Thanks to a $500,000, five-year grant from the National Science Foundation, Khademi hopes to find an algorithm that uses an adaptive approach to make trials safer and less costly. The approach looks at design and allocation. “Let’s say I am going to assign 20 of 100 patients to a very toxic drug. They’re going to suffer from a lot of side effects and may die,” he said. “Therefore, this policy to allocate patients equally is not the best approach.”
So if researchers are looking at four drugs, and they see that drug number 3 has the most potential and drug number 4 is the most toxic, using the new algorithm they could reassign patients — the most to drug 3 and the fewest to drug 4, for example — but still end up with reliable results.
“We’re proposing an adaptive approach, which is more ethical because you’re potentially not giving bad treatment to a lot of patients,” Khademi said. “As we are seeing a response, we change allocation in these groups and assign more patients to the treatment that is actually good. So we can prove which is best using fewer people taking potentially dangerous drugs.”
The research involves a technique called stochastic dynamic programming — a kind of math that can determine which slot machines to play to maximize winnings, for example. The same principles apply to trials, which involve random unknown factors. With differences in patient characteristics, finding the best allocation route can be difficult.
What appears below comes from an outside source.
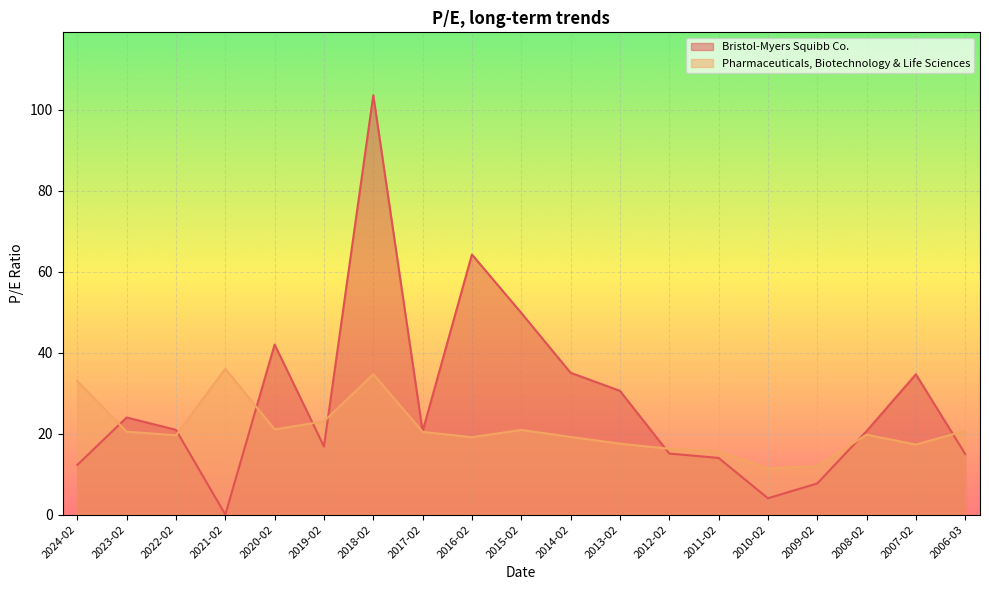

What is the maximum value for Pharmaceuticals, Biotechnology & Life Sciences?

36.0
The plan is to use stochastic dynamic programming to devise software that can take into account all the variables and generate a model for researchers to get the same data with fewer patients by allowing them to adapt as data are garnered during trials. As the study progresses, researchers could put new groups of patients into treatments that are working instead of subjecting them to ineffective or potentially harmful treatments. Doing could potentially save lives and reduce the cost and duration of the study.